When Gov. Nikki Haley said she favors small government, we didn’t realize she meant a government of one. But less than a year into office, the governor has exhibited a pattern of excessive control over state agencies that has many state employees worried about their ability to do their jobs serving the people of South Carolina.
Despite attempts by Gov. Haley’s office to delete emails and circumvent public records laws, the governor’s autocratic tendencies are beginning to come to light thanks to Freedom of Information Act requests and a steady stream of leaks. The common theme emerging is how Haley’s micromanaging tends to benefit herself, her family and her political career, often at the expense of the state she was elected to lead.

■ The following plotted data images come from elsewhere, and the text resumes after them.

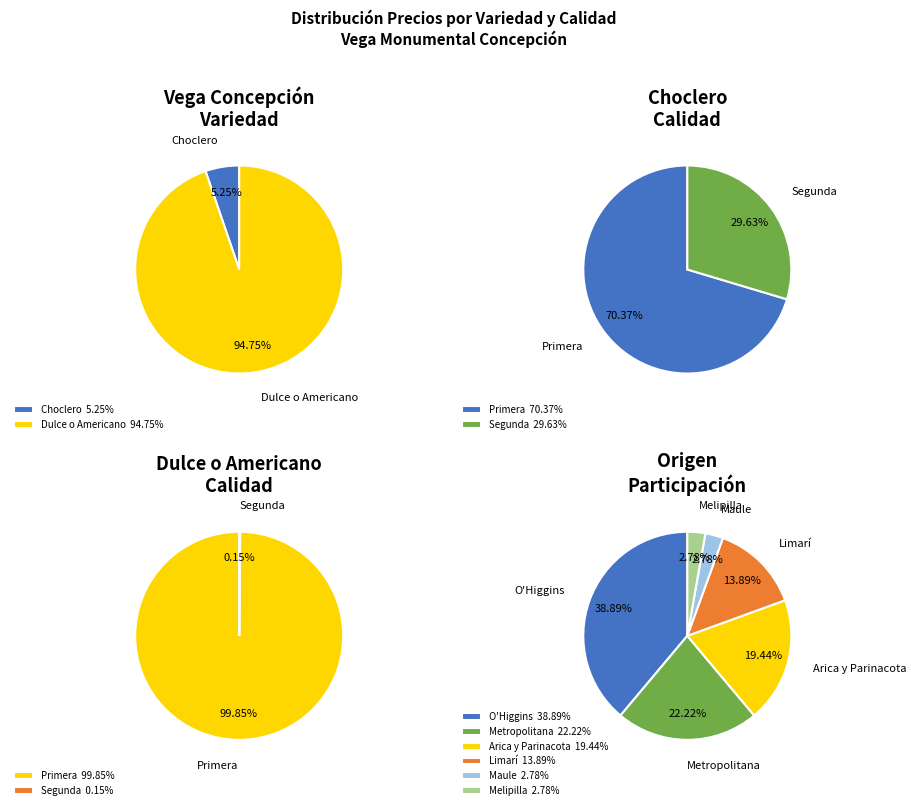

Is it true that Dulce o Americano is 13% of the pie?

False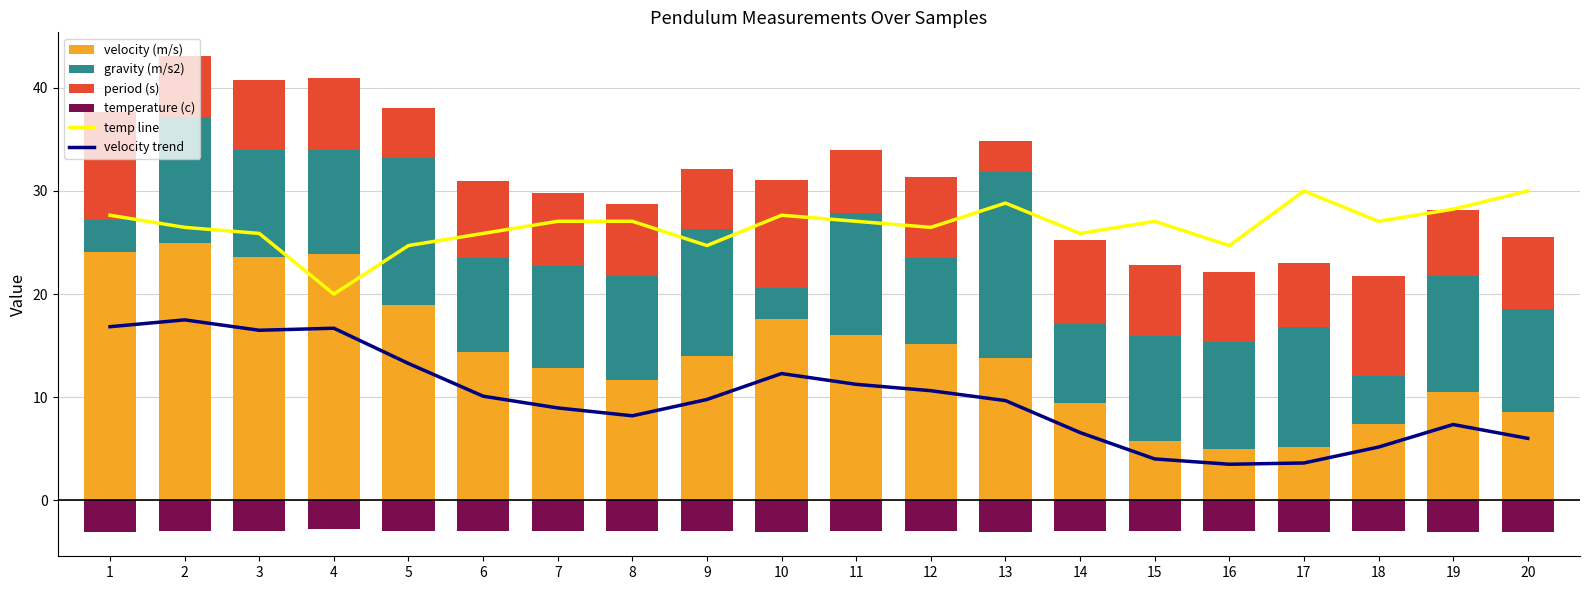

The value of velocity (m/s) at 9 is 14.0. True or false?

True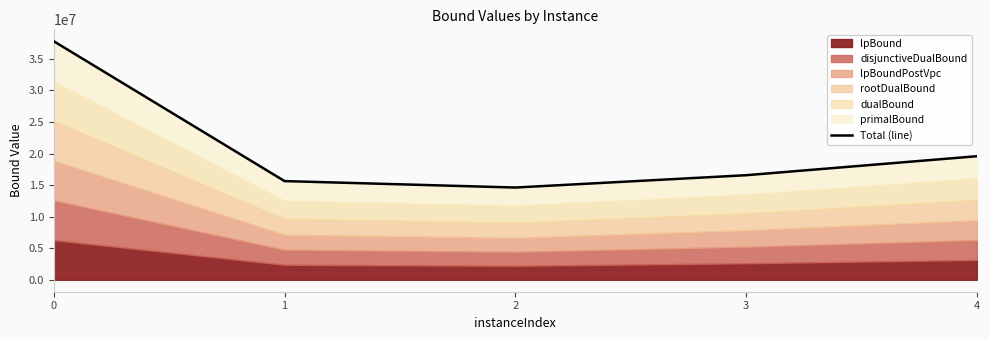

Reading left to right, transcribe all the data shown in this chart.

37794775.2	15639179.1	14619492.9	16570352.1	19580181.1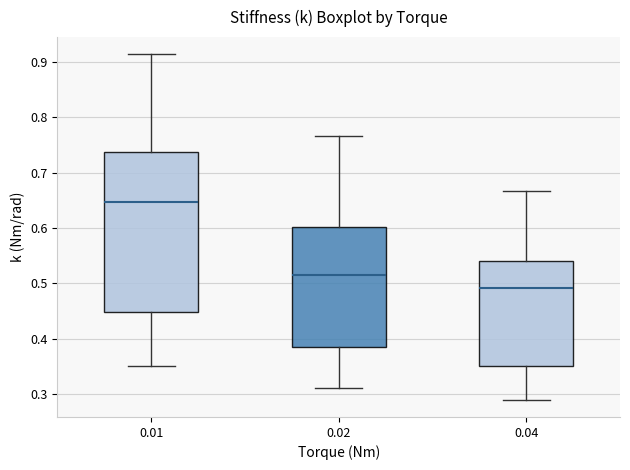

Comparing the boxes themselves (not the whiskers), which one is the tallest?

0.01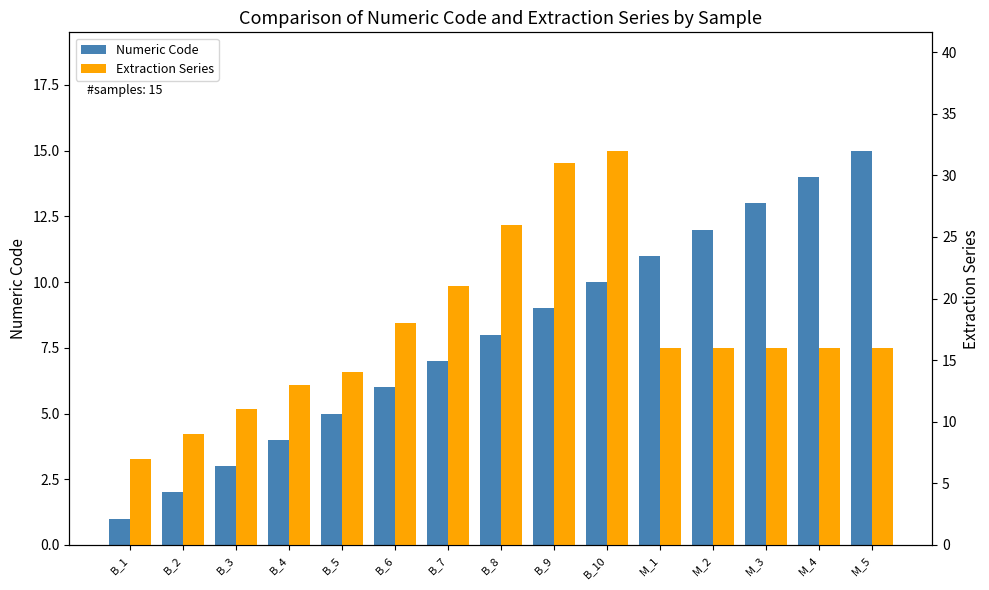

At which label does Extraction Series reach its minimum?

B_1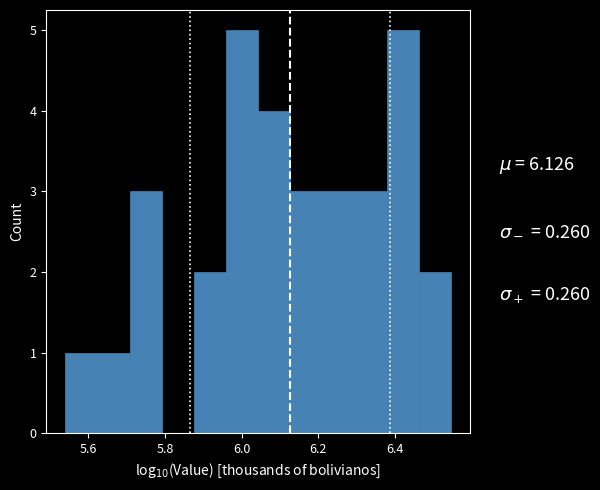

What is the height of the bar covering 5.88 to 5.96 on the x-axis? Neither the bar edges nor the heights are printed on the chart, so give them approximately, as read against the axes.

2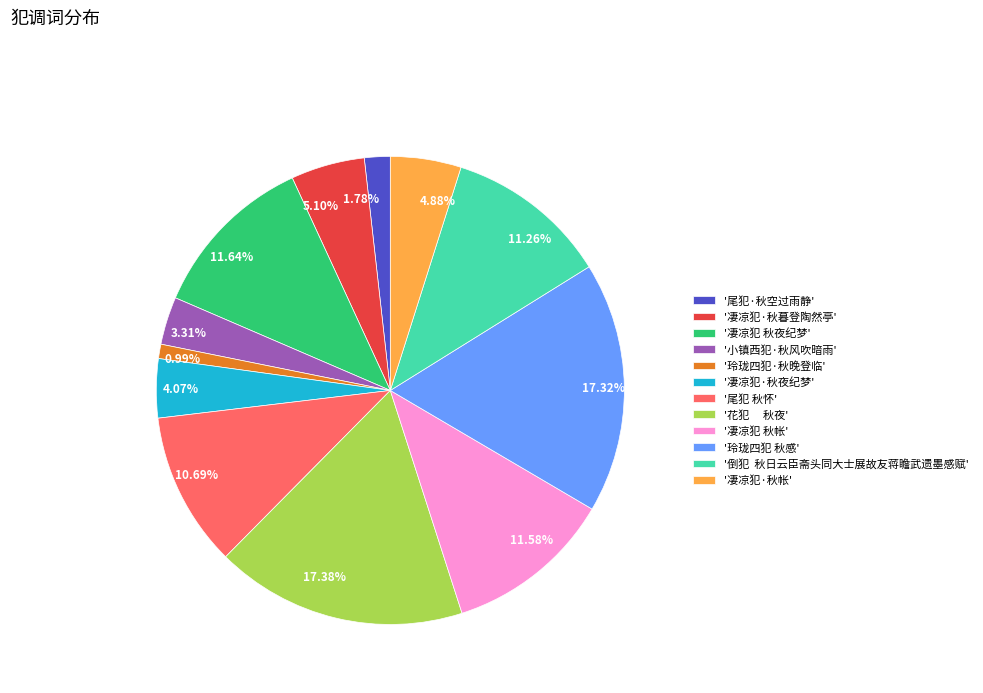

Is there a majority slice in this chart?

No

In March, the state took $1 million in federal money to set up a Health Planning Committee tasked with creating the state’s health insurance exchange under the Affordable Care Act. But before the committee ever met, according to the Charleston Post & Courier, Governor Haley directed them to issue their recommendation against creating the exchange. Eight months and a million dollars later, the committee did exactly that.
While Haley’s anti-Washington stance boosts her credibility as a conservative warrior, the committee’s decision leaves South Carolina’s uninsured stuck with a federal health care exchange, which could lead to confusion and substandard care once the exchange goes into effect in 2014.
Then in late October, the governor instructed the Department of Health and Environmental Control to re-hear Georgia’s application for a permit to dredge the Savannah port. Haley’s handpicked board overturned DHEC staff’s initial decision and approved the permit, giving Georgia’s ports a competitive advantage over our own.
The move drew widespread criticism among Palmetto State environmental and business groups, as well as Democratic and Republican lawmakers alike. Many critics contend Governor Haley influenced the board at the request of Georgia Gov. Nathan “Let’s Make A” Deal, possibly in exchange for a promised speaking spot at the Republican National Convention.
As the “Savannah River Sellout” was just coming to light in November, the governor ordered Department of Public Safety officers to arrest Occupy Columbia members who remained outside the State House after 6:00pm, despite Columbia city police finding that no laws had been broken. The governor later backed down after hundreds of people publicly challenged the order, and a judge later ruled that Haley had acted outside her authority.
Around the same time, Haley’s hand-picked Department of Natural Resources board allegedly conspired to get rid of agency director John Frampton in favor of a more “business-friendly” (read: environmentally-unfriendly) director. The move dismayed even Haley’s predecessor and mentor, former Gov. Mark Sanford.
Of course, Haley and her staff were quick to deny any involvement or influence. But given the governor’s autocratic track record and signs that her fingerprints are all over Frampton’s ouster, it’s hard not to view the claim with more than a little skepticism.